“It's a terrible thing, I think, in life to wait until you're ready. I have this feeling now that actually no one is ever ready to do anything. There's almost no such thing as ready. There's only now. And you may as well do it now. I mean, I say that confidently as if I'm about to go bungee jumping or something - I'm not. I'm not a crazed risk taker. But I do think that, generally speaking, now is as good a time as any.”
That quote drifted across my Facebook stream sometime last weekend. Normally, I snort disdainfully at inspirational quotes overlaid on gauzy photos full of dappled sunlight, but this was not one of those occasions. Actors aren't normally my source for inspirational quotes. They are no different than any other person with a demanding job. They may seem more beautiful than your average person, but they aren't necessarily so in person. Many actors are convinced that their opinions on politics or global weather are the right opinions because they are famous, their peers share their opinions, and they have a microphone in their face more times than you or I, but their opinions are not necessarily more valid than your crazy uncle's or loud-mouthed neighbor's. It is a different matter when they share insight from their own experiences. Then I take notice. Hugh Laurie's commentary on waiting struck me like lightning on a clear day. Waiting has been one of the problems in my life.
Fortunately, I'm not waiting anymore. There were many times in the past where I held off doing something because I felt I wasn't ready. When you put something off long enough, we well know it can become a case of procrastination, but sometimes it can also be a case of fear.

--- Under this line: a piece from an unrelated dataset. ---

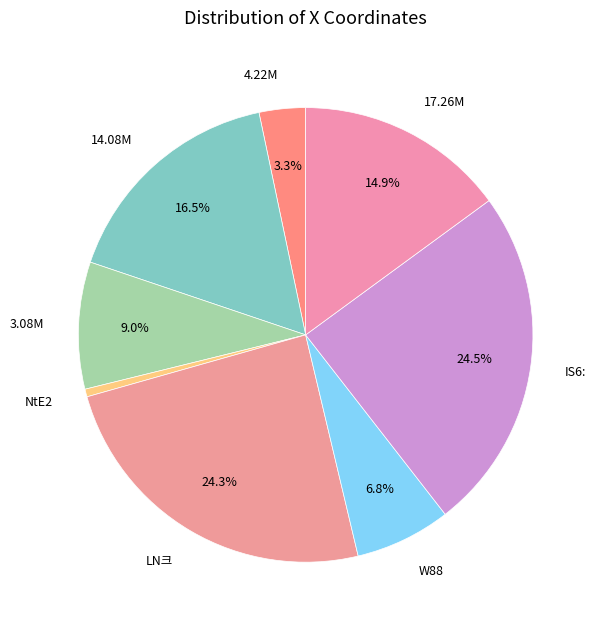

Which slice is the smallest?

NtE2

A lifetime of ADHD failures taught me in my twenties that there was a ceiling that limited how high I could fly. Out of high school I believed that there was no ceiling, but hitting that ceiling with the velocity of rocket propelled naivety taught me pain. Instead of caution, I learned fear. Instead of learning to prepare, I learned to stop. It wasn't a conscientious decision that I made. I simply found myself sitting on the curb watching the parade of achievers march on by while I nursed a sore face. To be fair, becoming disabled at twenty-five certainly factored into my new world view, but ADHD failures are bright and colorful things, done boldly and with great fanfare for all to notice. I became ashamed and left the parade.
This certainly didn't apply to all areas of my life, but where my dreams were concerned, I practiced and waited. I was never quite ready, never quite finished. After my divorce, however, I came to a conclusion. Not only did I miss the speed of a rocket beneath my feet, but I was bored of waiting. Unfortunately, because of life's complications I have been pressing forward in hops and skips, but not with bounds that could scale tall buildings. Laurie's quote came at an opportune time for me.
Not only am I fired up to finish my book on overcoming suicide, but I see that in many ways I had begun waiting again. I had begun to believe that I wasn't quite ready, and maybe, perhaps, my voice on the subject wasn't a qualified one. This is likely because my project came to a stop when my editor took maternity leave. I had idle time to worry, but it is also true that adults with ADHD have notoriously low self-esteem.
I should have applied to my writing the lesson that I learned with my recent drawing project. In December I decided that I had waited to be ready to draw long enough. I had been sketching in fits and starts, but not with any purpose. However, there could be only so many remedial sketches I could do before I bored myself away from drawing forever. I decided to force myself to draw online—anonymously for the moment—but in public so that others could see. My first sketches were terrible things, especially in comparison to how I used to draw. Before I became disabled with a tic disorder I loved to draw daily. Then I became frustrated and afraid of that blank canvas. My ticking still interfered in small ways, but looking over the past six months of efforts surprised me. I had progressed so much. I had proven to myself that I could do it. So I made new goals for June to increase my drawing output and step up my efforts—one of which is to clear away the boxes around my art desk, dust it off, and actually use it for the first time in years.
ADHD does help us make some glorious mistakes. However, if I had stopped cooking years ago because I repeatedly forgot about pans on the burner and let them melt into slag, I wouldn't be feeding my children wonderful meals today. In the same way, if I don't publish this book of mine, I'll never grow and develop as a writer. It's time to put my work forward and stop waiting.